## Problem requirements
Write the data out again, character for character, with no images.

Change detection data:
::::

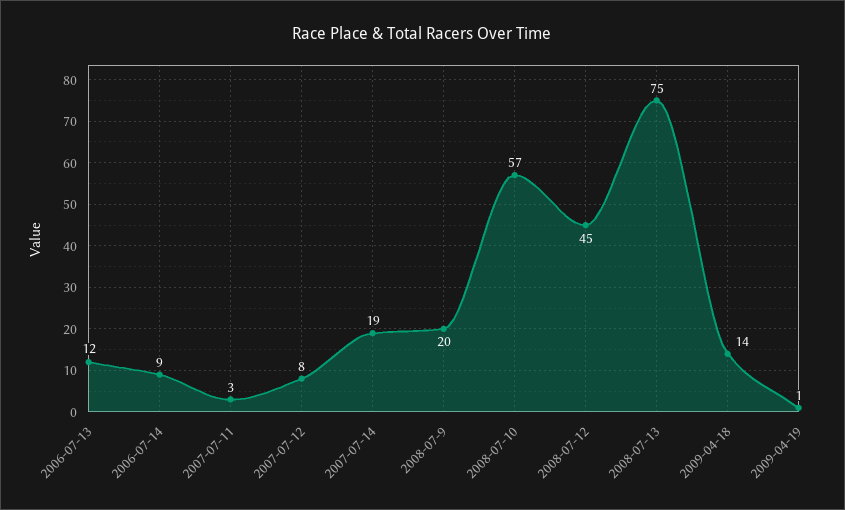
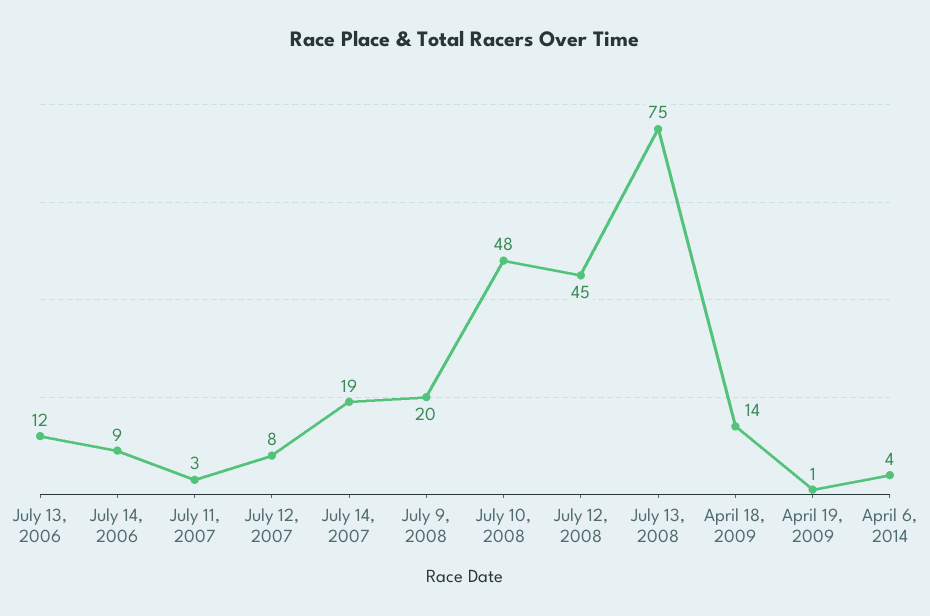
  {
    "2006-07-13": 12,
    "2006-07-14": 9,
    "2007-07-11": 3,
    "2007-07-12": 8,
    "2007-07-14": 19,
    "2008-07-9": 20,
-   "2008-07-10": 57,
+   "2008-07-10": 48,
    "2008-07-12": 45,
    "2008-07-13": 75,
    "2009-04-18": 14,
-   "2009-04-19": 1
+   "2009-04-19": 1,
+   "April 6, 2014": 4
  }

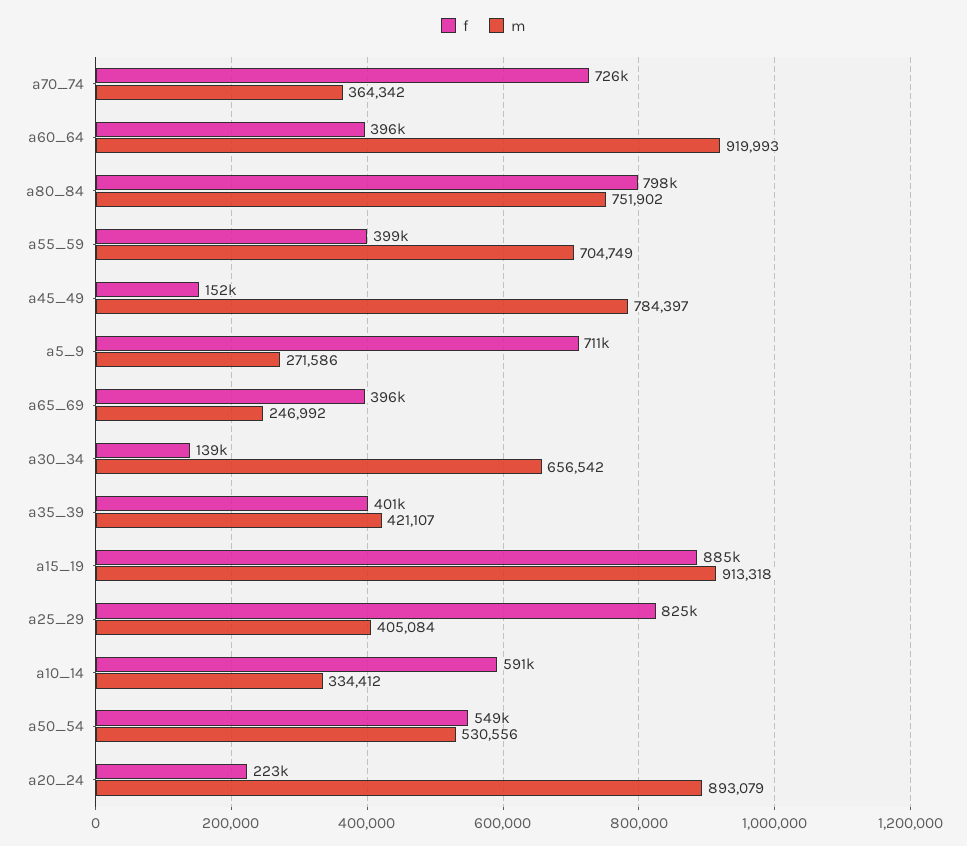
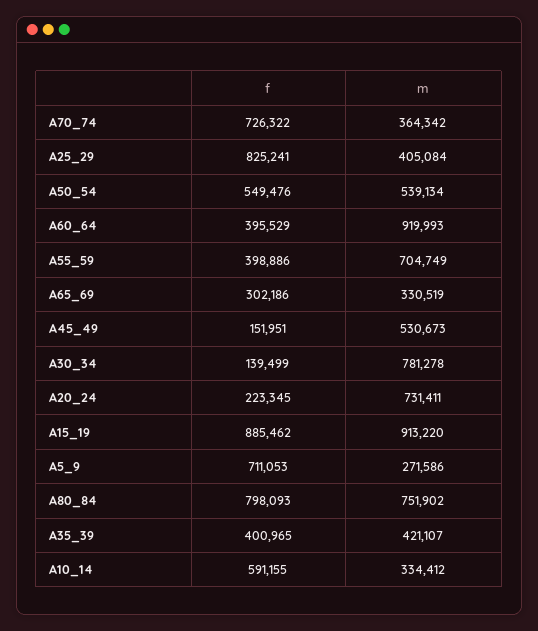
  {
    "f": {
      "a70_74": 726322,
      "a60_64": 395529,
      "a80_84": 798093,
      "a55_59": 398886,
      "a45_49": 151951,
      "a5_9": 711053,
-     "a65_69": 396000,
+     "a65_69": 302186,
      "a30_34": 139499,
      "a35_39": 400965,
      "a15_19": 885462,
      "a25_29": 825241,
      "a10_14": 591155,
      "a50_54": 549476,
      "a20_24": 223345
    },
    "m": {
      "a70_74": 364342,
      "a60_64": 919993,
      "a80_84": 751902,
      "a55_59": 704749,
-     "a45_49": 784397,
+     "a45_49": 530673,
      "a5_9": 271586,
-     "a65_69": 246992,
+     "a65_69": 330519,
-     "a30_34": 656542,
+     "a30_34": 781278,
      "a35_39": 421107,
-     "a15_19": 913318,
+     "a15_19": 913220,
      "a25_29": 405084,
      "a10_14": 334412,
-     "a50_54": 530556,
+     "a50_54": 539134,
-     "a20_24": 893079
+     "a20_24": 731411
    }
  }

::::

## Reply
  {
    "2006-07-13": 12,
    "2006-07-14": 9,
    "2007-07-11": 3,
    "2007-07-12": 8,
    "2007-07-14": 19,
    "2008-07-9": 20,
-   "2008-07-10": 57,
+   "2008-07-10": 48,
    "2008-07-12": 45,
    "2008-07-13": 75,
    "2009-04-18": 14,
-   "2009-04-19": 1
+   "2009-04-19": 1,
+   "April 6, 2014": 4
  }

  {
    "f": {
      "a70_74": 726322,
      "a60_64": 395529,
      "a80_84": 798093,
      "a55_59": 398886,
      "a45_49": 151951,
      "a5_9": 711053,
-     "a65_69": 396000,
+     "a65_69": 302186,
      "a30_34": 139499,
      "a35_39": 400965,
      "a15_19": 885462,
      "a25_29": 825241,
      "a10_14": 591155,
      "a50_54": 549476,
      "a20_24": 223345
    },
    "m": {
      "a70_74": 364342,
      "a60_64": 919993,
      "a80_84": 751902,
      "a55_59": 704749,
-     "a45_49": 784397,
+     "a45_49": 530673,
      "a5_9": 271586,
-     "a65_69": 246992,
+     "a65_69": 330519,
-     "a30_34": 656542,
+     "a30_34": 781278,
      "a35_39": 421107,
-     "a15_19": 913318,
+     "a15_19": 913220,
      "a25_29": 405084,
      "a10_14": 334412,
-     "a50_54": 530556,
+     "a50_54": 539134,
-     "a20_24": 893079
+     "a20_24": 731411
    }
  }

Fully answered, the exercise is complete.